Predicted 1 images out of a possible 10982 with melanoma

That's slightly reassuring. One would hope there would be several prediction probabilities greater than 50%. A lack is quite possibly a product of the imbalanced quality of the data.

Important Question

Can the model generalize outside of the data set? Let's give it a shot.

I've taken a photo of a mole on my forearm, and loaded it into my google drive.

img = tf.io.read_file("./drive/MyDrive/mole.png")

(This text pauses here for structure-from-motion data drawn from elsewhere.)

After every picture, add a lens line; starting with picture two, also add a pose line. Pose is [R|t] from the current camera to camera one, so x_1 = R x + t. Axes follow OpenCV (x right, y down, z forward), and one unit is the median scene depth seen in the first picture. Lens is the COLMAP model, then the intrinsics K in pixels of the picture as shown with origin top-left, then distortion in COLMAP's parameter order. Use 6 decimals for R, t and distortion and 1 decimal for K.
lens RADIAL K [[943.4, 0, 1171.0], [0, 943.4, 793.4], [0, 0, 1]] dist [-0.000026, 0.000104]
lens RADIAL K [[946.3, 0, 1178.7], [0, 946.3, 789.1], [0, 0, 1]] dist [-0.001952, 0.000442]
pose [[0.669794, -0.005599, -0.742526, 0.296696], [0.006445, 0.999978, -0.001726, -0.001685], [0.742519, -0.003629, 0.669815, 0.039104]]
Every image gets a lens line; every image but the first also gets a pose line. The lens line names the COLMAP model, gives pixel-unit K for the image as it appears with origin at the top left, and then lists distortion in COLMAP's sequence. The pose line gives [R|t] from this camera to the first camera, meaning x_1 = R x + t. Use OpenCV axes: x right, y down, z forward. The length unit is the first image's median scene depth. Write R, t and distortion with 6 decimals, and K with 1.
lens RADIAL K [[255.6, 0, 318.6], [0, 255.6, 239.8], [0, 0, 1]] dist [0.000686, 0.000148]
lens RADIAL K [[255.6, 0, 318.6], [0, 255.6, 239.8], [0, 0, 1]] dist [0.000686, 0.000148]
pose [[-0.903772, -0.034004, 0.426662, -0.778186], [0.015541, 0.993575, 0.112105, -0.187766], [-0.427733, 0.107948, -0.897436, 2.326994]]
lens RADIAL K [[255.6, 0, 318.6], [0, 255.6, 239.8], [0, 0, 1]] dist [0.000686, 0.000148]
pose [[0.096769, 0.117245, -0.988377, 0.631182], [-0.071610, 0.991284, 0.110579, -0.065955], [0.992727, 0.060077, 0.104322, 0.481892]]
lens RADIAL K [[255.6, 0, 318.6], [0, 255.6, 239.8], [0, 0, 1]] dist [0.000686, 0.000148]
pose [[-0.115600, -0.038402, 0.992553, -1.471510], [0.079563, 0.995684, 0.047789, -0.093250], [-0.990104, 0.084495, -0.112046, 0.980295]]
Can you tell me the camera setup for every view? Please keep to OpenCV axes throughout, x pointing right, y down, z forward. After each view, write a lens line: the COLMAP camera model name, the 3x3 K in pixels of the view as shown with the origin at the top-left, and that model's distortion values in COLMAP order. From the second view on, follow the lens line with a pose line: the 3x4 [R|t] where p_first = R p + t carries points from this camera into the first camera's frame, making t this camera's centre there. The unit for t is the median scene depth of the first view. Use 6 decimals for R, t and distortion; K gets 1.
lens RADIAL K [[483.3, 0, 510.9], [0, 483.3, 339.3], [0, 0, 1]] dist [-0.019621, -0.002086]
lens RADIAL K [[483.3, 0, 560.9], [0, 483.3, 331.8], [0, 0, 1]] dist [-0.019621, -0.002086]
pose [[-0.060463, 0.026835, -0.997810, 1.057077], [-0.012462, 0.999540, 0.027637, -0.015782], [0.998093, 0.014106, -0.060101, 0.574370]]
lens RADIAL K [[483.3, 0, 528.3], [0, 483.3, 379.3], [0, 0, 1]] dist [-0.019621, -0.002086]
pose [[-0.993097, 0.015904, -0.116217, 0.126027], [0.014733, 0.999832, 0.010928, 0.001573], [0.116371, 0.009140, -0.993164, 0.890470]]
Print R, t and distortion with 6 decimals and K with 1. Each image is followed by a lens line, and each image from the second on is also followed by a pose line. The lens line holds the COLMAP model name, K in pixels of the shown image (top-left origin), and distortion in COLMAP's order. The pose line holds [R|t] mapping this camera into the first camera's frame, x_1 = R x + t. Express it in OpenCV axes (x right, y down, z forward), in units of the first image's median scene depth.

img = tf.io.decode_png(img)

img = tf.image.resize(img, IMG_SIZE)

if img.shape[2] > 3:
  img = img[:, :, :3]

plt.imshow(img/255.)

img = tf.expand_dims(img,axis = 0)

model.predict(img)

array([[0.0032246]], dtype=float32)

Cool!
It's unlikely to be melanoma!

Conclusions

There's potential value in Convolutional Neural Networks in aiding those unfamiliar with malignant skin lesions.

Remainding Questions

• Is a threshold 0.5 sufficient for clinical purposes?
  • Probably not. Given how imbalanced the data set is, any threshold needs thorough examination.
• Could this Convolutional convolutional neural net aid clinicians unfamiliar with the signs of melanoma?
  • Quite possibly.
• Does a probablility greater than .05 constitute an official diagnosis?
  • Absolutely not. Such a diagnosis can only be made by made by an approriately trained physician.
• Does a probability of less than .05 mean a given skin lesion is not malignant?
  • Nope. The answer immediately above applies here, as well.

• Is this model helpful?

  • The saying "all models are wrong, but some are useful" comes to mind.